METHOD AND SYSTEM FOR ENCODING LANGUAGES
FIELD OF THE INVENTION
This invention relates to methods and systems for encoding languages using the alphanumeric pattern found on a telephone keypad, in particular but not only to a method of encoding and decoding English. The coding principles can provide a relatively simple communication system and method which may be used by people who would ordinarily be unable to communicate. Encoded languages are also considered suitable for text messaging and voice recognition and for use in software processes.
BACKGROUND TO THE INVENTION
In the last one hundred years mankind has achieved access to rapid forms of communication. People can now almost instantaneously access communication systems around the globe. Yet for all this access and increased communicating speed our true N ability to communicate effectively has risen relatively slowly due to the inherent barriers in languages. Our current languages are barely capable of interfacing with our current and future digital technologies. There has long been a need for easier access to and use of digitalized information.
Any movement to universality of language is still a foot race with English out in front but still not the end winner because of its endless rules and inherent complexities.
Additionally, English is probably the most difficult language to learn and to fully integrate with digital technologies. Current languages were born in different eras and it is if we are hauling our horse and buggy into the family car before setting off on a drive. These old languages are now failing badly and are out of step with our communication needs.
Technology now requires a Digital based communication system. Universality requires ease of learning and use. SUMMARY OF THE INVENTION
It is an object of the invention to provide for improved communication between people and/or between people and computers, or at least to provide an alternative to existing methods of communication.
In one aspect the invention resides in a method of encoding language data in a computer system, including: receiving input of language data in a text format, selecting words in the text for conversion into a coded format, assigning digital symbols to the selected words, assigning alphanumeric representations to the digital symbols, assigning pronounceable elements to the alphanumeric representations, and generating an output containing the pronounceable elements.

TASK SET:
(1) Summarize the excerpt on language encoding in two sentences.
(2) Extend the excerpt on language encoding, picking up right after its final sentence.
The records are separate material and have no connection to the excerpt on language encoding.

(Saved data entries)
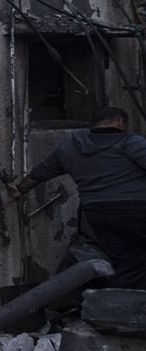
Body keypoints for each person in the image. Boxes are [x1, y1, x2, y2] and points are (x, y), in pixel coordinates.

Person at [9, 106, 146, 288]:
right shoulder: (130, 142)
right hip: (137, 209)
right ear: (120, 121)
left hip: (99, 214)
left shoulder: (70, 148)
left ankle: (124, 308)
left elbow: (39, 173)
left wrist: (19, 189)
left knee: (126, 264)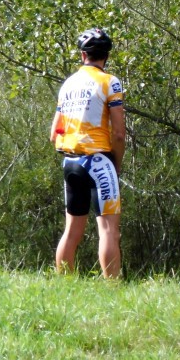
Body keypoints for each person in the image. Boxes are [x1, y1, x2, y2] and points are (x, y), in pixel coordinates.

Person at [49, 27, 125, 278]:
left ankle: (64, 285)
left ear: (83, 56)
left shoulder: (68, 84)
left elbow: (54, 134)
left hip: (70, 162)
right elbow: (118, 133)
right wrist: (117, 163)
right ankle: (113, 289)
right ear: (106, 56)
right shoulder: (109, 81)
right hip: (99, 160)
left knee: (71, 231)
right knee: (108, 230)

...

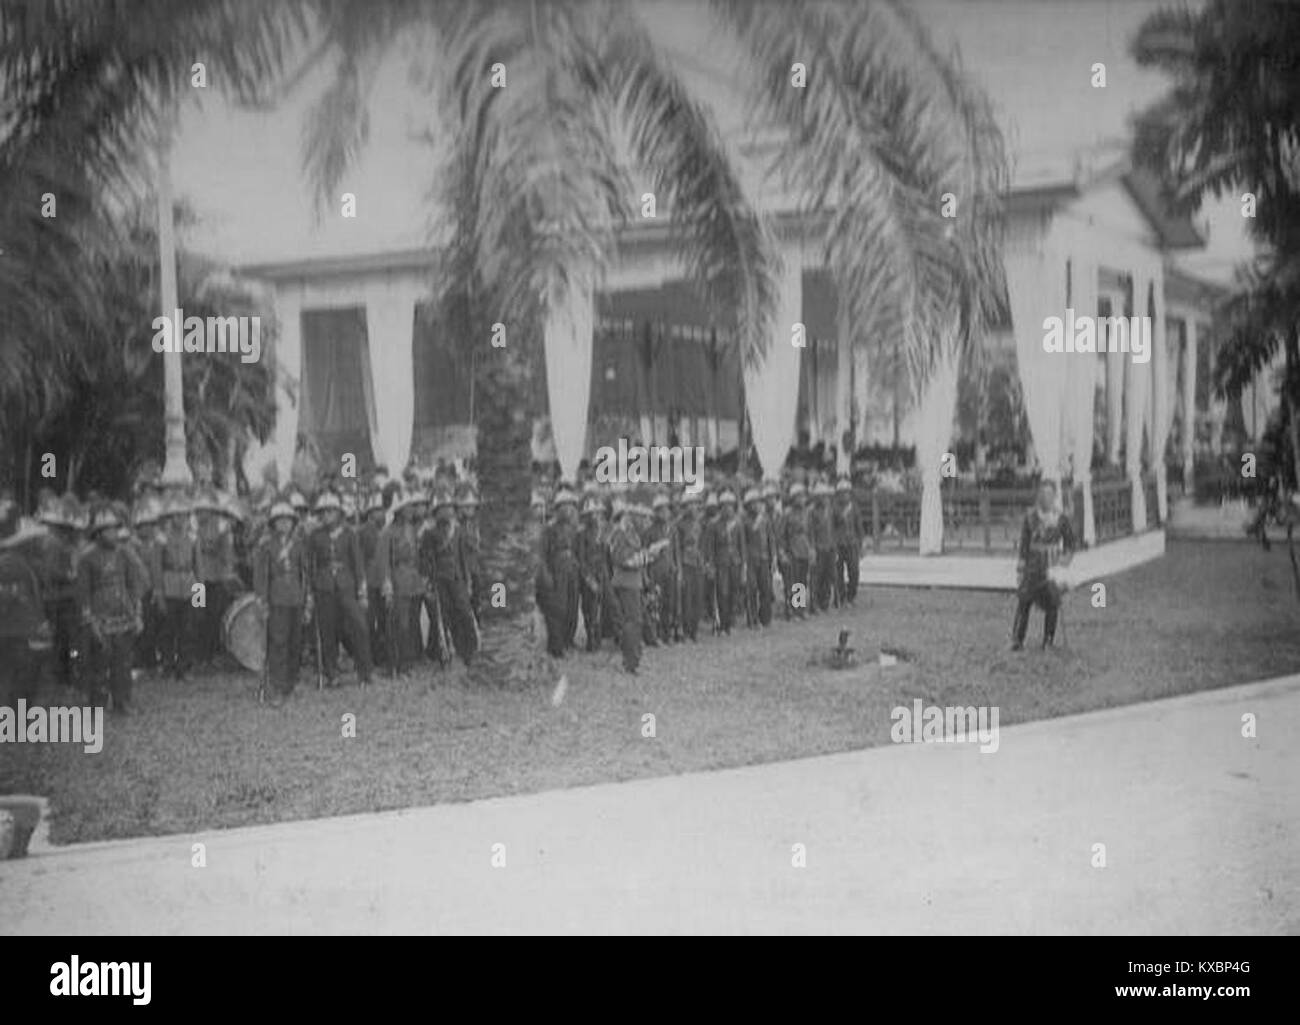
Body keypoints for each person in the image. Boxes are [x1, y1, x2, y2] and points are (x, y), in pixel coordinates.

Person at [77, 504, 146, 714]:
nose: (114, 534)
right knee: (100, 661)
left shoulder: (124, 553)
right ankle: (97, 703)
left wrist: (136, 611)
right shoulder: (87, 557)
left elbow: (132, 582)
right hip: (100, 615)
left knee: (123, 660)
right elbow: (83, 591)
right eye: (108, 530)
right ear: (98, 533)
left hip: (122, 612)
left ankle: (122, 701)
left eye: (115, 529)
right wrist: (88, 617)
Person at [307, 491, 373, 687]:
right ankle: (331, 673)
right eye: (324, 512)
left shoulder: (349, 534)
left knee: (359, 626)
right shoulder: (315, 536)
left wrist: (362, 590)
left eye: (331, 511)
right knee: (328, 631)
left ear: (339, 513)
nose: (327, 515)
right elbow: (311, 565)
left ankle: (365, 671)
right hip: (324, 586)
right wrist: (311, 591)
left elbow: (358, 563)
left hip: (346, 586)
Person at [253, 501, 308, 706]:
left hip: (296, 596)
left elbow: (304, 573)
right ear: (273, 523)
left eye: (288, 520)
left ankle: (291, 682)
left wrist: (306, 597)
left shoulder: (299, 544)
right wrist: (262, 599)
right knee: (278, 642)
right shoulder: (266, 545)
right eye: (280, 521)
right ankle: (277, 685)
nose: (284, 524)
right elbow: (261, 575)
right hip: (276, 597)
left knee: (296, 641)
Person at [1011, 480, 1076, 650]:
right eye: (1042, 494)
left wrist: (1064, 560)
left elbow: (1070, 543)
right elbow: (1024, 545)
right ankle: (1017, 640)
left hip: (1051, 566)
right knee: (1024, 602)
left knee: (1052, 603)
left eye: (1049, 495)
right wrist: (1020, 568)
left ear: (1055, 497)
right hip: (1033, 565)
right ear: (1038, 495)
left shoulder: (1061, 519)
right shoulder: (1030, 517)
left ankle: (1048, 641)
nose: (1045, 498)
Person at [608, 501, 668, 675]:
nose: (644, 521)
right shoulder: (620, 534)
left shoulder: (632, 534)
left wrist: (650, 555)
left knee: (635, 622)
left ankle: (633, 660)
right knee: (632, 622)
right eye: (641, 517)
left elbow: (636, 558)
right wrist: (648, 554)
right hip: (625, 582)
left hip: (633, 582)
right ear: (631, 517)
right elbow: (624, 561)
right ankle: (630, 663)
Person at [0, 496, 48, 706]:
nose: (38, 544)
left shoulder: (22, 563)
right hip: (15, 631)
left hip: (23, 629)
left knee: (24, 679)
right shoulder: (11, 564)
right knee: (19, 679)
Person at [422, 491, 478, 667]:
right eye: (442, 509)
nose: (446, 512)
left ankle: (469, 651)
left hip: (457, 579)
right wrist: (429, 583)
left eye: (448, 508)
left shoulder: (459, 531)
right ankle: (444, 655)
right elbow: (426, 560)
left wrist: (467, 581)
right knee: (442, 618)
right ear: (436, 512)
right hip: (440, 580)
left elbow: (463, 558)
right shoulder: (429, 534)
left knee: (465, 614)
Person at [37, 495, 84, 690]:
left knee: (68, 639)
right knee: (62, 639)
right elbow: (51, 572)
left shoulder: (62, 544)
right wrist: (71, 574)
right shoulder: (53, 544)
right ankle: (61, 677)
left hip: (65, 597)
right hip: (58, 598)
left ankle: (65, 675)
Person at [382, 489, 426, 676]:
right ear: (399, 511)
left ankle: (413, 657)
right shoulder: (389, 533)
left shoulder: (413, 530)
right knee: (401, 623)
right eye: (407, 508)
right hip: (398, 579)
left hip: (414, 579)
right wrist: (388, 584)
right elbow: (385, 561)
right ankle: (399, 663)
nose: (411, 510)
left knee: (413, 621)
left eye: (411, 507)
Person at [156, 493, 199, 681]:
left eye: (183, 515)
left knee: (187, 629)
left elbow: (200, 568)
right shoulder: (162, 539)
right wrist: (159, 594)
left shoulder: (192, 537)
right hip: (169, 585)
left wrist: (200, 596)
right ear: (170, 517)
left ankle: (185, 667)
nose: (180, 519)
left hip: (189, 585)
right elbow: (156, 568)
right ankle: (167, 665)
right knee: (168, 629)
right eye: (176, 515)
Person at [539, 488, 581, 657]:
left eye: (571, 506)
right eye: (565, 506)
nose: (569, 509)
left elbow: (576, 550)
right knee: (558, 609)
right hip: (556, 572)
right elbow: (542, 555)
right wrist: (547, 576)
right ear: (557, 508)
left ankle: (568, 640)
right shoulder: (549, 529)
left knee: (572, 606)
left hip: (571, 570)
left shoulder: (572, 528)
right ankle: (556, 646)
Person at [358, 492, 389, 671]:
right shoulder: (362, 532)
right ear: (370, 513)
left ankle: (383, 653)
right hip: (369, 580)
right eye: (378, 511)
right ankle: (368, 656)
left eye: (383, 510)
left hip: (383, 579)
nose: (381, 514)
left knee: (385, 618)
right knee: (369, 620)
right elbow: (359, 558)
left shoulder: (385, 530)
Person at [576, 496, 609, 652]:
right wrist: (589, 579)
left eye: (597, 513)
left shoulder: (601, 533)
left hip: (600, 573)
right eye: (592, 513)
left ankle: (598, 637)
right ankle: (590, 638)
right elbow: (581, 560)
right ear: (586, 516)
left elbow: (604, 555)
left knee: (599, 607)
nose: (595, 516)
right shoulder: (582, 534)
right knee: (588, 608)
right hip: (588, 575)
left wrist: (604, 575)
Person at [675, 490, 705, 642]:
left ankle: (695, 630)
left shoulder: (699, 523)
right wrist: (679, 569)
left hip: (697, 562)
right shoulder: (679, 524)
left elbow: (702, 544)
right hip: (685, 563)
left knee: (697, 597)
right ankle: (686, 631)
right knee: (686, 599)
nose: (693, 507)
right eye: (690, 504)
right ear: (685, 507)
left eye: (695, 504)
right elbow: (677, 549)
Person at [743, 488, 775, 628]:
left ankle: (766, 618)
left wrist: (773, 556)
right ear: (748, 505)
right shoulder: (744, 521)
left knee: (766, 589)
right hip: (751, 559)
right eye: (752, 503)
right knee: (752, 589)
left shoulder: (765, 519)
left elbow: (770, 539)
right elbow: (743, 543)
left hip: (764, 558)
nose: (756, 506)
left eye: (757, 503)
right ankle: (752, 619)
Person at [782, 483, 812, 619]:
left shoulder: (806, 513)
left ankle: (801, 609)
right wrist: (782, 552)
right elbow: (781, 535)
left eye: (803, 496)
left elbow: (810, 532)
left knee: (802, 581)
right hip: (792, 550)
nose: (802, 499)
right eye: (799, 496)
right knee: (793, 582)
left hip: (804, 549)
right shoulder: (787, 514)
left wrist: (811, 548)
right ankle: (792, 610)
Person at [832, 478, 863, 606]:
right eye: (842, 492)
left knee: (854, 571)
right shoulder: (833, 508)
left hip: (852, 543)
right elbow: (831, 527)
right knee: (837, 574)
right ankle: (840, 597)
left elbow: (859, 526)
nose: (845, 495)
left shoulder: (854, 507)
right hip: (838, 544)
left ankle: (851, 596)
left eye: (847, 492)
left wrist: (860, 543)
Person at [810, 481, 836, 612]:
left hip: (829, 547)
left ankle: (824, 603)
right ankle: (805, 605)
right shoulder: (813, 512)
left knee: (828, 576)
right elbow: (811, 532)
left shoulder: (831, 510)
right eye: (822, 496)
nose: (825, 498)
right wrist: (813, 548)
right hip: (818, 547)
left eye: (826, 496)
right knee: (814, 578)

...

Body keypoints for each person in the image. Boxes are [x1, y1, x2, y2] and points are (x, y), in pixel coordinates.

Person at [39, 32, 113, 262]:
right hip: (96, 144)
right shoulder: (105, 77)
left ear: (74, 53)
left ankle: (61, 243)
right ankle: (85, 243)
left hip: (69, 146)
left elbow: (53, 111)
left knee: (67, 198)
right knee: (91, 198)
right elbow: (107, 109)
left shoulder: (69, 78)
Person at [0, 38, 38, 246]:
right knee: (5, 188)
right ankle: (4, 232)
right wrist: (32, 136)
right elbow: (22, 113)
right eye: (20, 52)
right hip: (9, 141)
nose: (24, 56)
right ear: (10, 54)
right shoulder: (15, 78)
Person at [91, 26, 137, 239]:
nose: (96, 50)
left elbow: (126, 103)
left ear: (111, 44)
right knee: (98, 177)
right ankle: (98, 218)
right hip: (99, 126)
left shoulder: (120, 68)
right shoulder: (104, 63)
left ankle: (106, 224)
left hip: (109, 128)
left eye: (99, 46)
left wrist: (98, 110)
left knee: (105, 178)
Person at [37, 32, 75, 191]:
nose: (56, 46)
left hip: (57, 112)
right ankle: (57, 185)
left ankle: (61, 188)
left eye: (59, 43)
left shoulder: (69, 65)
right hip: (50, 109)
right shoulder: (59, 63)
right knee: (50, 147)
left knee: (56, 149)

TASK ANSWERS:
(1) The invention encodes languages, English in particular, using the alphanumeric pattern of a telephone keypad, with the object of improving communication between people and between people and computers, including for people who would ordinarily be unable to communicate. Its background argues that current languages, English especially, are complex and out of step with digital technology, and the method takes in text, assigns digital symbols, alphanumeric representations and pronounceable elements to selected words, and outputs the pronounceable elements.

(2)
In another aspect the invention resides in a method of encoding a language for international communication, including: assigning digital symbols to selected words in a source language, assigning alphanumeric representations to the digital symbols , and assigning pronounceable elements to the alphanumeric representations.
In general, a digital Symbol Number is assigned to each Source Language "Word", then this Symbol Number is then additionally assigned to similar meaning corresponding symbols (Words) in multiple alternative languages thus creating the Universal Digital Symbol for that ("Meaning Symbol Word") across many languages. The selected symbols include a set of core symbols required for relatively simple communication in the Code. Typically about 900 symbols may be in this set.
In a full version, the selected symbols include a set of substantially all symbols required for communication. The currently encoded source language is English, although application to other source languages is also envisaged. By using a matrix based communication Code most or all language exception rules can be eliminated from communication. Spelling, grammar and other historical language functions are reduced to a knowable pattern. In one embodiment each numerical Code includes one or more numbered pairs determined by a two dimensional matrix (1, 2, 3, 4, 5, 6, 7, 8, 9, 0) x (1, 2, 3, 4, 5, 6, 7, 8, 9, 0). Various other matrix representations may be implemented. Most or all of the alphanumeric representations are derived from the numerical Codes according to the keypad of a mobile phone.
The 100 Alphanumeric representations include 26 Alphabet Letters, 46 First Letter- Number Combinations, and 28 Number-Number Combinations.
The numerical Code for each of the 26 Alphabet Letter items is determined by combining a first digit indicating location of the item on a key of the keypad, with a second digit indicating location of the item in relation to other items on the key.
The numerical Code for each of the 46 First Letter-Number Combinations is determined by substituting the Number (2, 3, 4, 5, 6, 7, 8, 9) with the appropriate first alphabet item from the corresponding key on the keypad and adding one of 4, 5, 6, 7, 8 or 9 after the first number.
The numerical Code for each of the 28 Number-Number Combinations is determined by the relevant two numbered pair on the Matrix.
The pronounceable elements are derived from small sounds assigned to each of the digits
(1, 2, 3, 4, 5, 6, 7, 8, 9, 0).
The invention also resides in an electronic communication system or dictionary system that encodes and/or decodes symbols of a language and alternative linked languages as defined above.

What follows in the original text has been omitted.